Türk Dişhekimleri Birliği Genel Başkanı Prof.Dr.Taner YÜCEL, 1 Aralık Dünya AIDS[1] Günü nedeniyle yaptığı açıklamada, hastalığın erken teşhisinde dişhekimlerinin önemli rol oynadıklarını belirtti.
AIDS’in 1,5–11 yıl sürebilen sessiz dönemden sonra vücudun savunma sistemini yavaş yavaş çökerten bir hastalık olduğunu ifade eden YÜCEL, HIV virüsünün ve AIDS hastalığının artışına karşın bilinç düzeyinin yükselmesine dikkat çekerek dişhekimlerinin ağız içi ve dışı muayene sırasında hastalığın ön belirtilerini fark edebileceklerini, böylece hastalığın tedavisine bir an önce başlanması konusunda katkı sağlayabileceklerini vurguladı.
Prof.Dr.Taner YÜCEL, 2013 yılının Ağustos ayında, Türk Dişhekimleri Birliği’nin ev sahipliğini yapacağı 101. Dünya Dişhekimliği Birliği (FDI) Kongresi kapsamında, genel sağlık ve ağız diş sağlığı açısından oral tıp bilimlerindeki son gelişmelerin yanı sıra HIV virüsünün ağız içi bulgularına dayanan erken dönem tanısında dişhekiminin rolü konusuna da yer vereceklerini belirtti.
HIV virüsü taşıyan hastaların çoğunluğun bu durumun farkına varmayarak, tedaviye başlama zamanını geciktirerek ölüm riskinin artırmasına neden olduğunu belirten
YÜCEL, HIV virüsü taşıyan bireylerin hastalıkları sırasında ve hastalığın teşhisinde dişhekimlerinin üstüne düşen görevleri yerine getirmelerinin, gerek ağız diş sağlığının korunması gerek genel sağlık bağlamında toplumdaki farkındalığın sağlanması açısından büyük önem taşıdığının altını çizdi.

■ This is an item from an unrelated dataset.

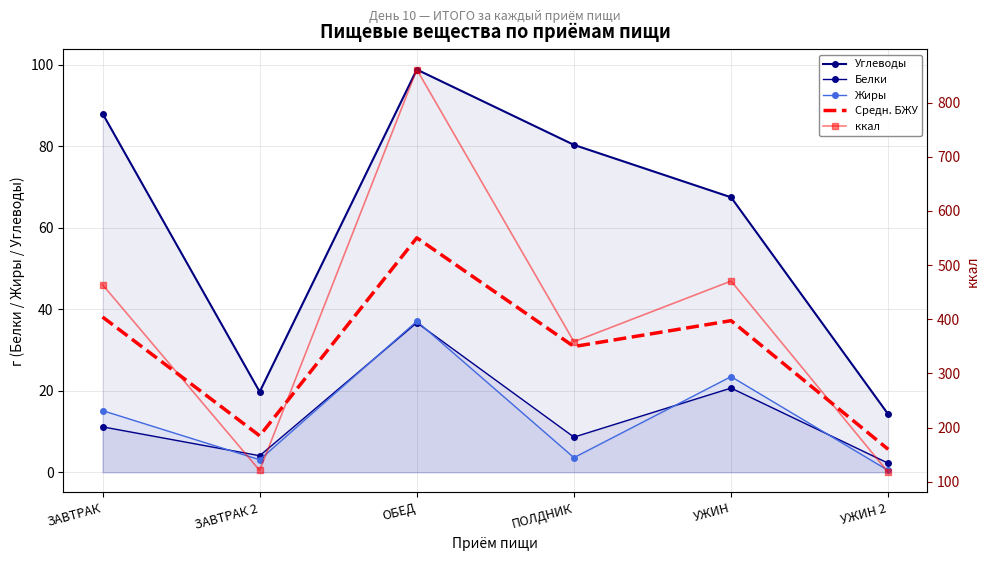

What are all the series names shown in the legend?

Углеводы, Белки, Жиры, Средн. БЖУ, ккал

YÜCEL, hekimin tedavi edeceği tüm hastaları potansiyel enfeksiyon riskine sahip olarak düşünerek optimum hijyenik çalışma koşullarına uyarak çalışması durumunda virüsün hekime bulaşma riski olmayacağını söyledi.
YÜCEL, erken teşhiste, “Ağız dışı muayene esnasında alt çene altında bulunan ve 3 aydan daha uzun süredir geçmeyen 1 ya da 2 servikal lenf nodülü”, “Dil üzerinde görülen ve yerinden kolayca uzaklaştırılabilen beyaz peynir benzeri yamalar olarak görülebilen mantar enfeksiyonu (oral kandida lezyonları)”, “Dil sırtında görülen kıllı lökoplaki ve hastaların kullandıkları ilaçlara bağlı gelişen ağız kuruluğu ve bununla beraber artan yaygın çürükler”, “Sık sık tekrarlayan dişeti kanamaları, gingivitis ve periodontal doku hastalıkları” gibi belirtilerin en önemli bulgulardan bazıları olduğunu ifade etti.
[1] AIDS, insan immun yetmezlik virüsü (HIV) ile enfekte olduktan sonra ortaya çıkan klinik durumun en şiddetli halidir. HIV, cinsel ilişki yoluyla mukozal membranlardan, virüsle kontamine olmuş kan ve kan ürünlerinden veya anneden fetusa ya da yeni doğana geçmektedir. 80’li yıllarda baş gösteren AIDS, Dünya Sağlık Örgütü (World Health Organisation-WHO) verilerine göre günümüzde her 10 dakikada bir kişiye bulaşmakta olup, dünyada 40 milyondan fazla insanı etkileyen, 25 milyon kişinin bu nedenle hayatını kaybettiği ve bunlarında büyük çoğunluğunun gelişmekte olan ülkelerde görüldüğü ciddi bir hastalıktır. Bu sendrom, uzun yıllar sürebilen sessiz dönemden sonra çeşitli fırsatçı enfeksiyonların, neoplazmalar veya hayatı tehdit edici diğer rahatsızlıkların gelişmesine neden olabilmektedir.